## DOCUMENT SECTION
Why Allina Health outsourced IT to Optum

Minneapolis-based Allina Health is sending hundreds of IT employees to work for Optum to boost its automation and artificial intelligence capabilities and improve the digital billing experience for patients, according to CIO Dave Ingham, DO.

The 12-hospital nonprofit system said Feb. 1 it would transition roughly 2,000 IT and revenue cycle employees to UnitedHealth Group's healthcare services arm.

Allina Health made the move to confront the "unprecedented care delivery challenges and new technologies emerging, both within the IT clinical spaces, but also within the patient financial experience," Dr. Ingham told Becker's.

Allina Health is the latest — and currently the biggest — health system to outsource IT and revenue cycle to Optum. Brewer, Maine-based Northern Light Health, Waukesha, Wis.-based ProHealth Care, and Owensboro (Ky.) Health entered into similar deals in 2023 (while St. Louis-based SSM Health ended theirs in January). Several other health systems have been moving their IT workers to outside vendors in recent months.

Dr. Ingham said the increased AI prowess could help most in the back office, predicting supply chain and staffing needs. But he envisions the Optum partnership eventually boosting patient engagement and marketing technology.

He said IT probably could have remained in-house; the bigger driver was the increasing complexity of patient billing.

"Revenue cycle is so dependent on technology these days," he said. "And there's such an emerging area of opportunity around interfacing with payers, delivering real-time financial information to patients in terms of estimates that are accurate, that actually tell you how much something will cost, understanding your copays, where you are in your deductibles. And then having an actual digital experience when you're making your payments.

"Healthcare has lived in the dark ages of paper-bill-every-30 days for so long. We're really digging in hard and investing in that digital financial experience. So sending both teams over, we think, does bring synergy and will enable a lot of new capabilities."

Optum is, of course, a sister company to UnitedHealthcare, the nation's largest commercial payer.

About a third of the 2,000 employees will be from IT, while approximately two dozen IT and revenue cycle staffers will remain with Allina. The ones that go to Optum won't see much change; they'll continue to work from where they do now, whether in the office or remotely.

Dr. Ingham said some employees are apprehensive; others are excited to be working for such a big, growing company as Optum. "We've gone to great lengths to work with Optum to make sure that benefits and salaries are identical or very, very similar," he said.

## DATA EXTRACT
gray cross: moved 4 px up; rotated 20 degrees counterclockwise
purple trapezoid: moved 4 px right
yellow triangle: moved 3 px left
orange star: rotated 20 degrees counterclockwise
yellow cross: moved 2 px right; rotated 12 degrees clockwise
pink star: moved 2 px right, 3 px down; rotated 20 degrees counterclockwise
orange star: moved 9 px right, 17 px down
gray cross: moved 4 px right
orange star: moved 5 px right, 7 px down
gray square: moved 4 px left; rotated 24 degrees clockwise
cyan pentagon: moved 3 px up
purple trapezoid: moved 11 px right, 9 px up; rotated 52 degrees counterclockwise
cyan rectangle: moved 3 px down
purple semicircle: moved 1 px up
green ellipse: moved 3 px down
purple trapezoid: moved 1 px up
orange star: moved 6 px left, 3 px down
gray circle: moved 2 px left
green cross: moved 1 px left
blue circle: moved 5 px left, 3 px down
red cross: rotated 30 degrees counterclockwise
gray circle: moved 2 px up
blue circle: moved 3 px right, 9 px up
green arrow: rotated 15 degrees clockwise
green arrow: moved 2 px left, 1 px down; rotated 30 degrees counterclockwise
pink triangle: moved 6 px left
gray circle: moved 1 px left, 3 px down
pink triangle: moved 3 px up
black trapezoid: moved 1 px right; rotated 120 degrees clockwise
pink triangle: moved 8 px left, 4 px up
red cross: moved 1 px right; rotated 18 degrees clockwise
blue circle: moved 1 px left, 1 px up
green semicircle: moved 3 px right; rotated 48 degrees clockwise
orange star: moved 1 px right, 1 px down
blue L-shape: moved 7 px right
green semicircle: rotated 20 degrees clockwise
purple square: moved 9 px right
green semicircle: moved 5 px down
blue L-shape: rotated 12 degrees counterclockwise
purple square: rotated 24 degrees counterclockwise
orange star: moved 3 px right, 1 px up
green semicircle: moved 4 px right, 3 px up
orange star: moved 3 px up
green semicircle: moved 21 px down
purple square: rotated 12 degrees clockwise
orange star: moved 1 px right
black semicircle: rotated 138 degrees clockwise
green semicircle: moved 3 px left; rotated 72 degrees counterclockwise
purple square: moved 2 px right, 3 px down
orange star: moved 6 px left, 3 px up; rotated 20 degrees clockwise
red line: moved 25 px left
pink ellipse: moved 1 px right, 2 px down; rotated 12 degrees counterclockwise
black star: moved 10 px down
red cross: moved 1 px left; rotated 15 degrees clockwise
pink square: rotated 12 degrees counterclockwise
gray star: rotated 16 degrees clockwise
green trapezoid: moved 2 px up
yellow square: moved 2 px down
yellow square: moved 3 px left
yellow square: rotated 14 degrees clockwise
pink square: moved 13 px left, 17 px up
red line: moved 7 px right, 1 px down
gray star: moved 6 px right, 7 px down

## EXERCISES TO COMPLETE
(a) Name the health systems that, according to the article about Allina Health outsourcing IT to Optum, entered into similar deals with Optum in 2023.
(b) From the article about Allina Health outsourcing IT to Optum, repeat the passage starting with "Dr. Ingham said the" and going on through "and marketing technology.".
(c) Carry on the article about Allina Health outsourcing IT to Optum from its final sentence.

## SOLVED TASKS
(a) Northern Light Health (Brewer, Maine), ProHealth Care (Waukesha, Wis.) and Owensboro Health (Owensboro, Ky.).

(b)
Dr. Ingham said the increased AI prowess could help most in the back office, predicting supply chain and staffing needs. But he envisions the Optum partnership eventually boosting patient engagement and marketing technology.

(c)
He said it's too early to tell how widespread of a trend this becomes in healthcare.

"Like anything, there are going to be early adopters, and there are going to be folks who are a little more cautious and reluctant," he said. "And so I suspect there'll be more organizations looking at these sorts of relationships. I don't think it's going to be a windfall or a dramatic number, but I suspect there'll be a fairly steady drift in this direction."

Allina Health isn't disclosing the monetary terms of the partnership but Dr. Ingham said he anticipates both "short- and long-term financial benefits." Optum has a "size and scale that is massive" with "processes for high-volume, low-complexity tasks that outpace anything that Allina — we're not small, we're pretty decent-sized — can deliver," he said.

He said he expects a little more turnover than normal during the transition but predicts the "vast majority" of the 2,000 employees will agree to work for Optum when the arrangement kicks off in May.

"It's really positioned as a partnership and a relationship where we're not just offloading a bunch of employees and telling them exactly what we want done," Dr. Ingham said. "It's a give-and-take. It's a back-and-forth. It's a shared vision and shared strategic plan. And obviously, Allina's mission is what drives the relationship, and Allina's needs and imperatives are what drive it.

"Figuring out complicated things like how we're going to handle our data center footprint and move things to the cloud — these big picture items, where no one really has it figured out — we think working together will make it better. It's more of a partnership than a traditional outsourcing relationship, at least from the different vendors that we've talked to."